Note 2: The input data frame, DF in reproducible form, was assumed to be:
Lines <- "mother_id,dateOfBirth
1,1962-09-24
2,1991-02-19
3,1978-11-11"
DF <- read.csv(text = Lines)
Use format once for each part:
dss_individuals$dayOfBirth <- format(dss_individuals$dateOfBirth,"%d")
dss_individuals$monthOfBirth <- format(dss_individuals$dateOfBirth,"%m")
dss_individuals$yearOfBirth <- format(dss_individuals$dateOfBirth,"%Y")
Check the substr function from the base package (or other functions from the nice stringr package) to extract different parts of a string.
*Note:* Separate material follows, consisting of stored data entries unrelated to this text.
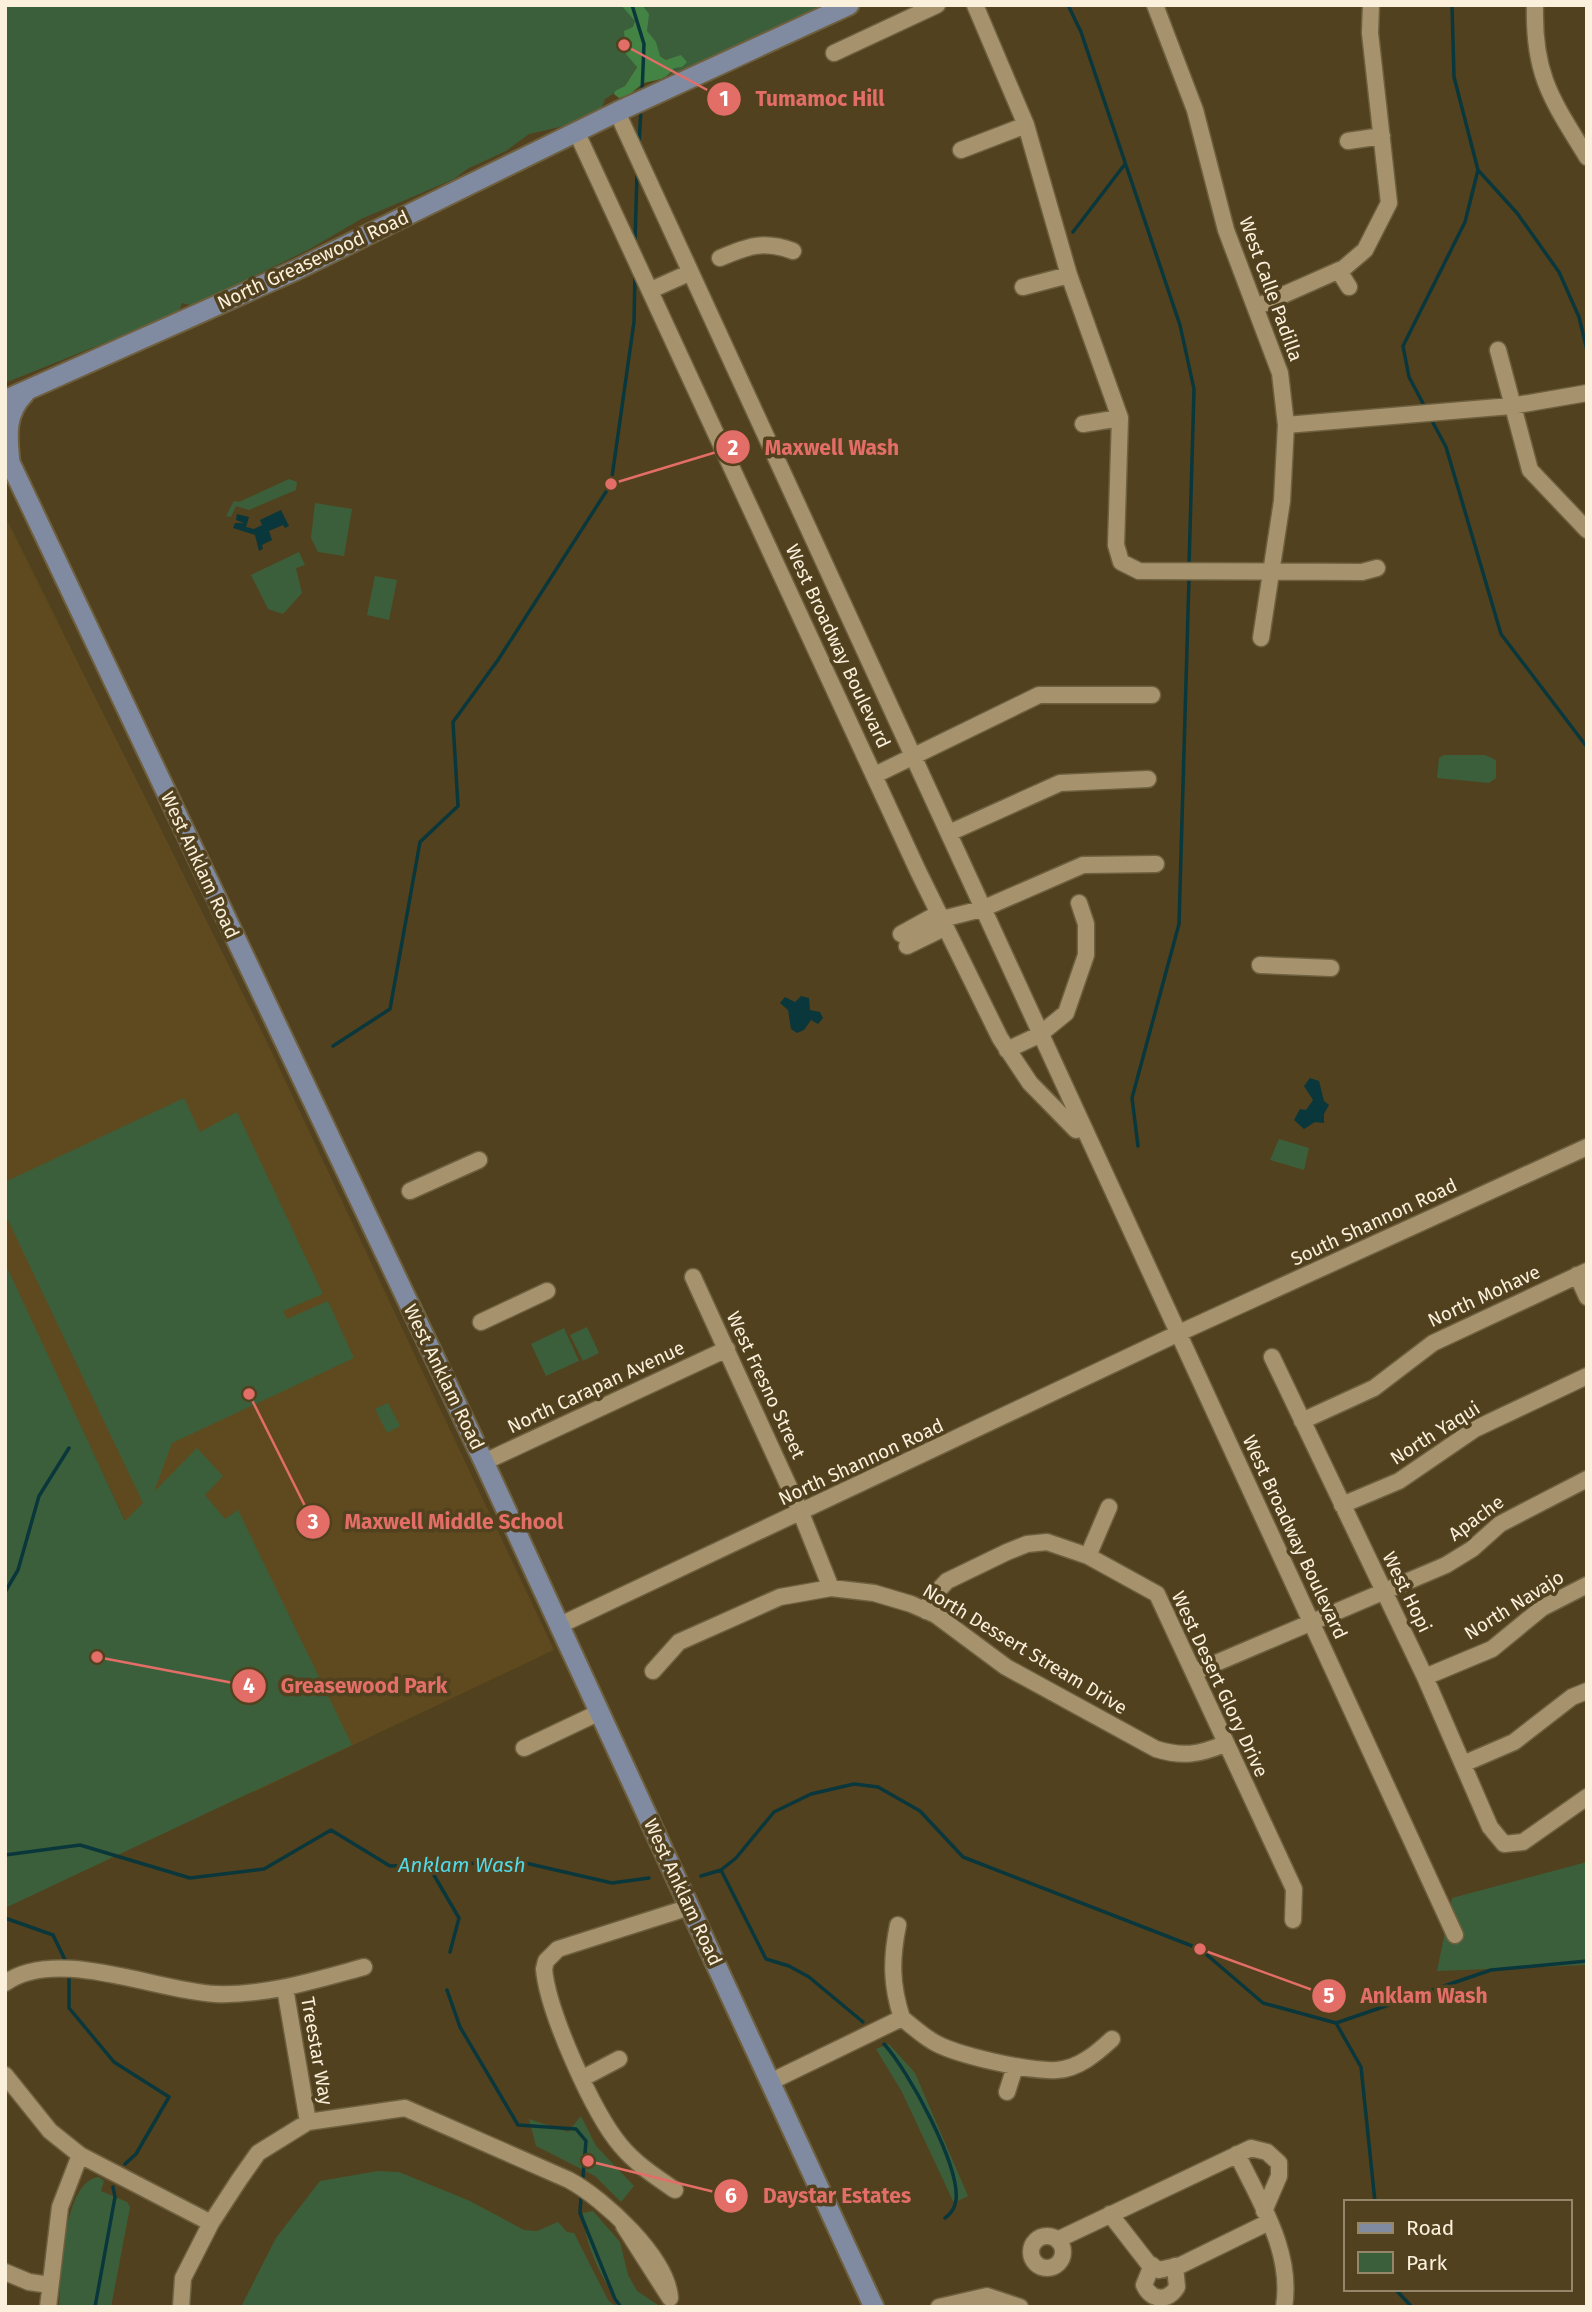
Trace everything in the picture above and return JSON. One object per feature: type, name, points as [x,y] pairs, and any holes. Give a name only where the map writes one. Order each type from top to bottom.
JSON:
[{"type":"main road","name":"North Greasewood Road","points":[[5,400],[296,270],[576,131],[849,5]]},
{"type":"main road","points":[[7,458],[9,416],[14,404],[29,389]]},
{"type":"main road","name":"West Anklam Road","points":[[7,458],[484,1462],[874,2307]]},
{"type":"street","points":[[834,53],[937,5]]},
{"type":"street","points":[[975,5],[1026,125],[1069,275],[1119,418],[1115,545],[1119,568],[1270,573],[1362,572],[1377,568]]},
{"type":"street","name":"West Calle Padilla","points":[[1155,5],[1195,110],[1226,230],[1280,373],[1286,425],[1282,501],[1261,638]]},
{"type":"street","points":[[1256,307],[1339,271],[1365,250],[1389,203],[1370,33],[1371,5]]},
{"type":"street","points":[[1535,5],[1539,66],[1547,91],[1587,157]]},
{"type":"street","name":"West Broadway Boulevard","points":[[617,112],[949,833],[1038,1035],[1179,1333],[1455,1935]]},
{"type":"street","points":[[961,150],[1026,125]]},
{"type":"street","name":"West Broadway Boulevard","points":[[576,131],[942,920],[1007,1050],[1030,1083],[1064,1115],[1096,1157]]},
{"type":"street","points":[[1348,141],[1382,136]]},
{"type":"street","points":[[720,258],[755,243],[776,244],[793,251]]},
{"type":"street","points":[[1339,271],[1349,287]]},
{"type":"street","points":[[650,290],[689,273]]},
{"type":"street","points":[[1023,287],[1069,275]]},
{"type":"street","points":[[1498,350],[1530,470],[1587,530]]},
{"type":"street","points":[[1286,425],[1511,406],[1587,393]]},
{"type":"street","points":[[1083,424],[1119,418]]},
{"type":"street","points":[[875,775],[1039,695],[1152,695]]},
{"type":"street","points":[[949,833],[1060,783],[1148,779]]},
{"type":"street","points":[[904,940],[942,920],[982,909],[1083,865],[1156,864]]},
{"type":"street","points":[[1007,1050],[1038,1035],[1066,1013],[1086,954],[1086,924],[1079,903]]},
{"type":"street","points":[[1260,965],[1331,968]]},
{"type":"street","name":"South Shannon Road","points":[[1179,1333],[1587,1147]]},
{"type":"street","points":[[410,1191],[479,1160]]},
{"type":"street","points":[[1582,1273],[1587,1297]]},
{"type":"street","name":"North Mohave","points":[[1302,1421],[1374,1388],[1433,1343],[1582,1273]]},
{"type":"street","name":"West Fresno Street","points":[[693,1277],[801,1513],[831,1588]]},
{"type":"street","points":[[481,1322],[547,1291]]},
{"type":"street","name":"North Shannon Road","points":[[559,1625],[1179,1333]]},
{"type":"street","name":"North Carapan Avenue","points":[[484,1462],[727,1349]]},
{"type":"street","name":"West Hopi","points":[[1272,1357],[1424,1677],[1490,1827],[1504,1844],[1524,1842],[1587,1797]]},
{"type":"street","name":"North Yaqui","points":[[1342,1505],[1399,1481],[1475,1429],[1587,1376]]},
{"type":"street","name":"Apache","points":[[1195,1672],[1446,1565],[1472,1549],[1500,1524],[1587,1479]]},
{"type":"street","points":[[1088,1556],[1109,1507]]},
{"type":"street","name":"West Desert Glory Drive","points":[[926,1611],[931,1598],[947,1581],[1027,1544],[1047,1542],[1088,1556],[1157,1594],[1195,1672],[1224,1744],[1294,1889],[1293,1920]]},
{"type":"street","name":"North Navajo","points":[[1424,1677],[1492,1649],[1542,1608],[1587,1585]]},
{"type":"street","name":"North Dessert Stream Drive","points":[[653,1671],[679,1642],[780,1597],[831,1588],[874,1593],[926,1611],[1006,1667],[1156,1749],[1176,1756],[1198,1754],[1224,1744]]},
{"type":"street","points":[[1463,1764],[1514,1742],[1572,1697],[1587,1691]]},
{"type":"street","points":[[524,1748],[600,1712]]},
{"type":"street","points":[[676,2190],[623,2149],[608,2127],[583,2078],[545,1981],[541,1959],[558,1948],[691,1908]]},
{"type":"street","points":[[898,1925],[891,1959],[894,1993],[902,2018],[934,2043],[1015,2067],[1059,2071],[1094,2056],[1112,2039]]},
{"type":"street","points":[[5,1983],[41,1968],[69,1969],[216,1994],[285,1988],[363,1968]]},
{"type":"street","name":"Treestar Way","points":[[285,1988],[308,2122]]},
{"type":"street","points":[[771,2082],[902,2018]]},
{"type":"street","points":[[583,2078],[619,2059]]},
{"type":"street","points":[[1007,2092],[1015,2067]]},
{"type":"street","points":[[5,2075],[50,2131],[80,2155],[211,2223]]},
{"type":"street","points":[[181,2307],[183,2278],[211,2223],[258,2153],[308,2122],[405,2108],[569,2180],[588,2191],[624,2226],[674,2302]]},
{"type":"street","points":[[1057,2240],[1110,2214],[1251,2148],[1267,2152],[1279,2163],[1279,2176],[1267,2217],[1175,2266],[1159,2270],[1152,2265],[1110,2214]]},
{"type":"street","points":[[1237,2154],[1281,2248],[1287,2289],[1284,2307]]},
{"type":"street","points":[[48,2307],[60,2207],[80,2155]]},
{"type":"street","points":[[1152,2265],[1144,2285],[1150,2294],[1160,2298],[1170,2296],[1177,2287],[1175,2266]]},
{"type":"street","points":[[5,2272],[29,2282],[50,2285]]},
{"type":"street","points":[[939,2307],[987,2296],[1020,2307]]},
{"type":"shaded area","points":[[5,516],[267,1042],[554,1650],[254,1792],[5,1267]]},
{"type":"green space","points":[[5,5],[830,5],[679,74],[669,76],[674,67],[682,67],[678,57],[666,60],[658,54],[637,66],[625,86],[605,99],[602,107],[564,126],[529,134],[506,151],[467,169],[454,179],[361,219],[308,250],[205,300],[190,305],[182,303],[179,311],[162,320],[7,382]]},
{"type":"green space","points":[[621,5],[642,5],[649,14],[647,31],[656,42],[660,56],[666,60],[681,55],[687,62],[664,77],[643,83],[629,95],[619,98],[614,94],[615,91],[625,86],[637,67],[626,54],[624,31],[633,27],[635,21]]},
{"type":"green space","points":[[289,479],[297,482],[296,490],[249,510],[236,506],[231,517],[226,516],[234,501],[239,502]]},
{"type":"green space","points":[[315,503],[352,509],[344,556],[318,552],[311,538]]},
{"type":"green space","points":[[299,552],[305,565],[296,568],[302,593],[283,614],[268,609],[251,575]]},
{"type":"green space","points":[[375,576],[397,580],[389,620],[367,615]]},
{"type":"green space","points":[[1444,755],[1485,755],[1496,760],[1496,778],[1489,783],[1437,778],[1439,758]]},
{"type":"green space","points":[[184,1098],[200,1132],[237,1112],[323,1294],[283,1311],[287,1319],[328,1301],[354,1358],[172,1443],[154,1492],[197,1448],[223,1476],[205,1495],[225,1519],[238,1510],[352,1745],[5,1908],[5,1263],[125,1521],[143,1503],[5,1214],[5,1182]]},
{"type":"green space","points":[[1279,1139],[1309,1148],[1304,1170],[1270,1160]]},
{"type":"green space","points":[[587,1327],[599,1353],[583,1361],[570,1335]]},
{"type":"green space","points":[[564,1328],[579,1361],[546,1376],[531,1344]]},
{"type":"green space","points":[[388,1403],[400,1426],[387,1433],[375,1409]]},
{"type":"green space","points":[[1587,1862],[1587,1965],[1437,1971],[1452,1898]]},
{"type":"green space","points":[[889,2044],[915,2073],[968,2196],[954,2203],[902,2092],[876,2049]]},
{"type":"green space","points":[[581,2116],[596,2146],[634,2186],[621,2202],[595,2176],[536,2146],[529,2119],[568,2132]]},
{"type":"green space","points":[[378,2171],[399,2172],[470,2201],[524,2230],[537,2231],[558,2222],[567,2232],[574,2233],[608,2300],[615,2306],[617,2303],[595,2260],[584,2226],[583,2213],[593,2211],[620,2242],[628,2275],[637,2291],[661,2307],[241,2307],[276,2238],[320,2181]]},
{"type":"green space","points":[[99,2177],[104,2181],[101,2191],[127,2202],[130,2207],[111,2307],[59,2307],[63,2254],[71,2212],[77,2195],[87,2183]]},
{"type":"water","points":[[281,510],[289,526],[285,528],[283,525],[269,531],[272,540],[262,545],[263,549],[259,551],[255,535],[233,528],[235,523],[244,523],[236,520],[237,514],[249,517],[246,527],[254,529],[262,525],[260,520]]},
{"type":"water","points":[[801,996],[809,998],[810,1010],[820,1012],[823,1018],[818,1024],[811,1020],[804,1030],[797,1033],[791,1029],[788,1010],[780,1003],[785,997],[795,1002]]},
{"type":"water","points":[[1310,1078],[1319,1081],[1324,1101],[1329,1105],[1324,1114],[1324,1123],[1315,1122],[1304,1129],[1294,1120],[1300,1109],[1306,1110],[1313,1100],[1304,1086]]},
{"type":"waterway","points":[[632,5],[644,44],[642,93]]},
{"type":"waterway","points":[[1068,5],[1081,32],[1180,325],[1194,389],[1189,566]]},
{"type":"waterway","points":[[1452,5],[1454,77],[1478,170],[1517,213],[1559,272],[1579,317],[1587,350]]},
{"type":"waterway","points":[[639,145],[641,108]]},
{"type":"waterway","points":[[1073,232],[1125,164]]},
{"type":"waterway","points":[[1426,409],[1409,377],[1403,346],[1465,222],[1478,170]]},
{"type":"waterway","points":[[635,243],[637,171]]},
{"type":"waterway","points":[[333,1046],[390,1009],[420,842],[458,806],[453,722],[498,660],[611,484],[634,322],[635,272]]},
{"type":"waterway","points":[[1431,419],[1446,447],[1501,634],[1587,747]]},
{"type":"waterway","points":[[1138,1146],[1132,1098],[1179,924],[1189,578]]},
{"type":"waterway","points":[[5,1592],[18,1570],[39,1496],[69,1448]]},
{"type":"waterway","name":"Anklam Wash","points":[[701,1876],[721,1870],[736,1858],[774,1812],[811,1794],[854,1784],[878,1787],[920,1811],[963,1857],[1200,1949],[1263,2003],[1336,2023],[1491,1970],[1587,1961]]},
{"type":"waterway","name":"Anklam Wash","points":[[5,1855],[80,1845],[190,1878],[264,1869],[331,1830],[390,1866],[521,1862],[612,1883],[649,1878]]},
{"type":"waterway","points":[[428,1865],[459,1918],[450,1952]]},
{"type":"waterway","points":[[721,1870],[766,1959],[789,1966],[809,1977],[863,2022]]},
{"type":"waterway","points":[[5,1918],[53,1935],[67,1964]]},
{"type":"waterway","points":[[69,1974],[69,2008],[114,2062],[169,2097],[136,2154],[125,2164]]},
{"type":"waterway","points":[[447,1990],[460,2027],[518,2125],[576,2129],[586,2141],[583,2177]]},
{"type":"waterway","points":[[1336,2023],[1361,2067],[1375,2200]]},
{"type":"waterway","points":[[884,2044],[906,2074],[931,2119],[950,2165],[956,2200],[953,2210],[945,2218]]},
{"type":"waterway","points":[[95,2307],[115,2197],[113,2187]]},
{"type":"waterway","points":[[581,2197],[580,2213],[615,2299],[621,2307]]},
{"type":"waterway","points":[[1397,2291],[1412,2307]]},
{"type":"place","name":"Tumamoc Hill","points":[[624,45]]},
{"type":"place","name":"Maxwell Wash","points":[[611,484]]},
{"type":"place","name":"Maxwell Middle School","points":[[249,1394]]},
{"type":"place","name":"Greasewood Park","points":[[97,1657]]},
{"type":"place","name":"Anklam Wash","points":[[1200,1949]]},
{"type":"place","name":"Daystar Estates","points":[[588,2161]]}]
This function may assume that day, month and year are always in the same place and with the same length.
The strsplit function is vectorized so using rbind.data.frame to convert your list to a dataframe works:
do.call(rbind.data.frame, strsplit(df$dateOfBirth, split = '-'))
Results need to be transposed in order to be used: you can do it using do.call or the t function.